The Young Turk movement was at first welcomed by the Balkan nations. It promised " liberty, justice, and equality " for all the subjects of the Sultan, and " large numbers of Christian volunteers marched with the army of Mahmud. Shevket " to put down reaction at Constantinople.

It is possible that if the Powers had kept the Young Turks on their trial, instead of taking them at their own valuation and immediately withdrawing their military officers from Macedonia " without obtaining any guarantee for its future good government," the Ottoman Empire might have been saved. But it would have been saved at the cost of giving up all that the true Ottoman and the greater part of the army most valued. In 1910 the old methods were again resorted to. An Albanian revolt was " suppressed with merciless rigour," and the military authorities then turned their attention to Macedonia. As there had been no revolt, a general disarmament was ordered. "The full history of the horrors which then took place has never been disclosed." The Great Powers, having deprived themselves of the means of putting a check upon the Turkish troops, " refrained from publishing the reports of their consuls, and a conspiracy of silence prevailed in the greater part of the European press." But the Powers did more for Macedonia without intending it than they could have done by any amount of supervision. It was only when " no hope of redress appeared on any side " that " a community of suffering led the Christian races in Macedonia to forget their quarrels."

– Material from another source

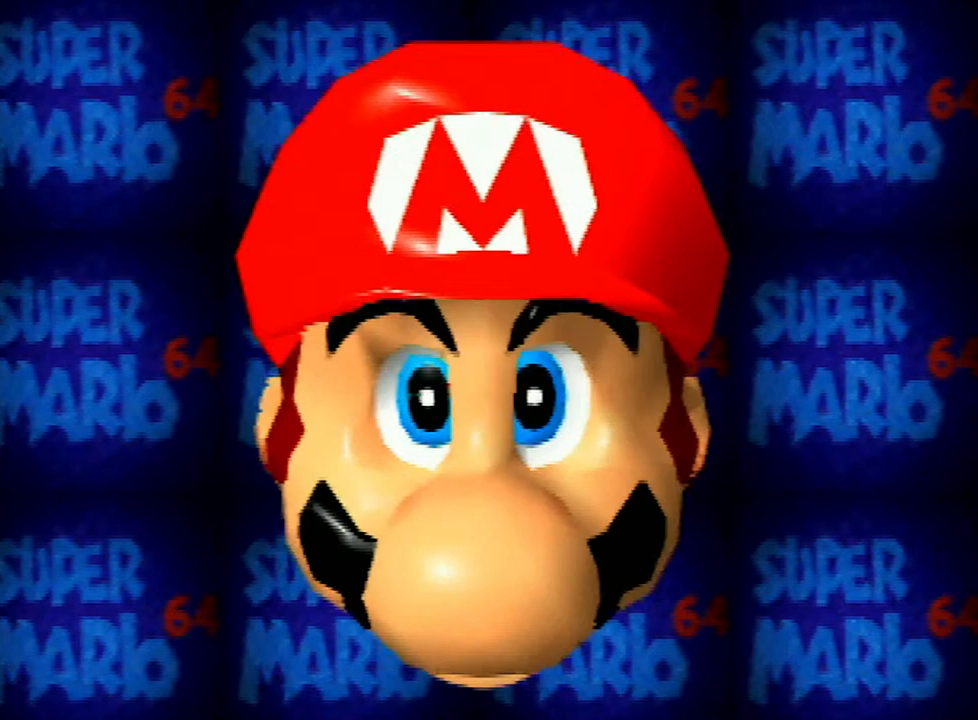
Gameplay with a controller (Nintendo layout); each line is a JSON object with the inputs held at the frame after it. "events" lists button and stick changes between this image and that frame as [ms after this image, input, new state], when the widget could be followed in between. Not read: L3 R3.
{"buttons": ["A", "START"], "left_stick": "center", "events": [[33, "START", "down"], [100, "START", "up"], [133, "START", "down"], [233, "START", "up"], [267, "A", "down"], [300, "START", "down"], [333, "A", "up"], [500, "A", "down"]]}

The news that Rumania had offered to give military help to Turkey iu the event of her being at war with Bulgaria forced the other Balkan States to consider what would be their fate if Bulgaria was defeated. The Great Powers could not be trusted to stand their friend ; they must work out their salvation for themselves. "The instinct of self- preservation was awakened," and the foundations of a Balkan Alliance were securely laid.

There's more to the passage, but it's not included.